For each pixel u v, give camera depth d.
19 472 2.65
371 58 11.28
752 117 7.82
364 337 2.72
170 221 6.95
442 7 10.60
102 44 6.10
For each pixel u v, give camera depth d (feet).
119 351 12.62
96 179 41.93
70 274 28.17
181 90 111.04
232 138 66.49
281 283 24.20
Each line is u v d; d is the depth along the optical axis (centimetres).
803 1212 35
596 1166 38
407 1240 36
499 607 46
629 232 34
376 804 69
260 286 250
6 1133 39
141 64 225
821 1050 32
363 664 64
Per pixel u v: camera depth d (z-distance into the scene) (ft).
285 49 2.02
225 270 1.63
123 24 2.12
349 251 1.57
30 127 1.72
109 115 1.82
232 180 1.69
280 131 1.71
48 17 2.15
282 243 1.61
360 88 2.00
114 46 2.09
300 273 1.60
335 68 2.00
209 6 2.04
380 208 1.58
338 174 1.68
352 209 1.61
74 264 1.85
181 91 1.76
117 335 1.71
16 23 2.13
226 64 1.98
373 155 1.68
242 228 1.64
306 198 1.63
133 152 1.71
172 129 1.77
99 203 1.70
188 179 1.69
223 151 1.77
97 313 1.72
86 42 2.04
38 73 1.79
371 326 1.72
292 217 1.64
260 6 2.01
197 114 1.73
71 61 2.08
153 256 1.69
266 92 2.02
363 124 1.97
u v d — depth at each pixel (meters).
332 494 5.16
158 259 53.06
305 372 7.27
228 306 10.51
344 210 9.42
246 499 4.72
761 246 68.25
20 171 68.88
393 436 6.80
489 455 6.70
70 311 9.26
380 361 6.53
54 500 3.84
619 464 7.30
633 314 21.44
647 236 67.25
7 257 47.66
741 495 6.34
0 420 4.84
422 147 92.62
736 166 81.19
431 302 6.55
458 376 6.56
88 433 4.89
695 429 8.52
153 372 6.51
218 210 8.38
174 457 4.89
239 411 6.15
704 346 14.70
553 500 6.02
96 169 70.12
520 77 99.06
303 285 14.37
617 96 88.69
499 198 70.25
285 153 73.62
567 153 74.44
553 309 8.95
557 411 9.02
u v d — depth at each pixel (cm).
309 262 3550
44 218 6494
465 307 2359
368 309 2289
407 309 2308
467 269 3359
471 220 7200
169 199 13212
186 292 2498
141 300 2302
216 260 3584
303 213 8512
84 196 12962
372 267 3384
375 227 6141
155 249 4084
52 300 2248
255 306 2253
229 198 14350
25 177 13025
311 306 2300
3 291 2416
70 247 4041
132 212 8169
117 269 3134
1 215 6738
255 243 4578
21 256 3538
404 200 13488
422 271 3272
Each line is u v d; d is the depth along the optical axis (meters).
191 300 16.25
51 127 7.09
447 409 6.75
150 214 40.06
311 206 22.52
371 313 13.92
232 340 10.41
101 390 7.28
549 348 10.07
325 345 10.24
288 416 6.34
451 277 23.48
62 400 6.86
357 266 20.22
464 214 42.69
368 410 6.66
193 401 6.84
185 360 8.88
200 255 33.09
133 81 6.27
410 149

-----

> [Exercise aim] Among the records, find each line where the word "axis" occurs, and copy it.

> [Answer for the task]
Each line is u v d; d is the depth along the optical axis (centimetres).
Each line is u v d; d is the depth along the optical axis (meters).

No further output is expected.